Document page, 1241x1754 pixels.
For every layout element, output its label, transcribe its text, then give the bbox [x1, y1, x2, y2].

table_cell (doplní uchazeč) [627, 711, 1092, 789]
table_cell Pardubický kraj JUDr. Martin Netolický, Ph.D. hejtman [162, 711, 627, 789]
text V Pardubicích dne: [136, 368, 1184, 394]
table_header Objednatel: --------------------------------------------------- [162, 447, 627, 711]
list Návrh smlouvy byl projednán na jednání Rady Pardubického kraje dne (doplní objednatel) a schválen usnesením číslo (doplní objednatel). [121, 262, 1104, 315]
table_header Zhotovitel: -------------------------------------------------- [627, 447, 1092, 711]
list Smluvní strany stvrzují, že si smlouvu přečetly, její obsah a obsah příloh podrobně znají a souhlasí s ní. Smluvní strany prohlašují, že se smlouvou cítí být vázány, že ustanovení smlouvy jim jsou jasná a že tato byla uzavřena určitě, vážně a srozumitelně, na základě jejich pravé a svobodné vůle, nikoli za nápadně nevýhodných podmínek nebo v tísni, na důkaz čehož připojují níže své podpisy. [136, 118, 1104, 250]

------------------------------------------------------------------------

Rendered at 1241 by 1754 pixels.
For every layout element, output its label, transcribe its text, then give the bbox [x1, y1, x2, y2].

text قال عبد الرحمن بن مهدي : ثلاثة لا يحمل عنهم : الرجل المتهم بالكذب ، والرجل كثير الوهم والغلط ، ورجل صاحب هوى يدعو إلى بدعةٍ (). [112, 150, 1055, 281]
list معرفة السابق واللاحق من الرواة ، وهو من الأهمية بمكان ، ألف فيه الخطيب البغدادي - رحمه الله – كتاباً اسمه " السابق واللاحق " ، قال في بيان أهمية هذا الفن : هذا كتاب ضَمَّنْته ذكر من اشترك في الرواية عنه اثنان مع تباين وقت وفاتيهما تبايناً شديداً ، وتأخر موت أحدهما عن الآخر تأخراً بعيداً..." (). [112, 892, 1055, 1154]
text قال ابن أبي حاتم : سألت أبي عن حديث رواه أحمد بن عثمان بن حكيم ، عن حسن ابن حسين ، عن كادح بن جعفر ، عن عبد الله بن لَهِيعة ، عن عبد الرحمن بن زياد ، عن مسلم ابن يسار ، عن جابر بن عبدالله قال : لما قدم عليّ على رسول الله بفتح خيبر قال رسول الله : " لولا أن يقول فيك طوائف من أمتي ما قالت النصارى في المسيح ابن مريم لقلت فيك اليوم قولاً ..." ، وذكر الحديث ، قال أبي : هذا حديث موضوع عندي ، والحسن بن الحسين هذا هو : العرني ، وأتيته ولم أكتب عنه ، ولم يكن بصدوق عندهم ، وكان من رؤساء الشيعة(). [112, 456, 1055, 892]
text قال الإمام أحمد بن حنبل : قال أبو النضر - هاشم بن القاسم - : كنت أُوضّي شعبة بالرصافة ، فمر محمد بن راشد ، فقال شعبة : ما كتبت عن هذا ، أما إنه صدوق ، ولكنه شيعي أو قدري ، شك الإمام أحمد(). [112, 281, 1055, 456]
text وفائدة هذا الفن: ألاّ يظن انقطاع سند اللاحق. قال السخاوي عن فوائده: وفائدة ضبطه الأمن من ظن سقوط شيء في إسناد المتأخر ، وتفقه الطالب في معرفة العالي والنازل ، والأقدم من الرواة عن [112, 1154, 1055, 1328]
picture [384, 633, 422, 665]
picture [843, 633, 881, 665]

------------------------------------------------------------------------

Take every line from the data that includes the word "pixels".

[Exercise solution]
Document page, 1241x1754 pixels.
Rendered at 1241 by 1754 pixels.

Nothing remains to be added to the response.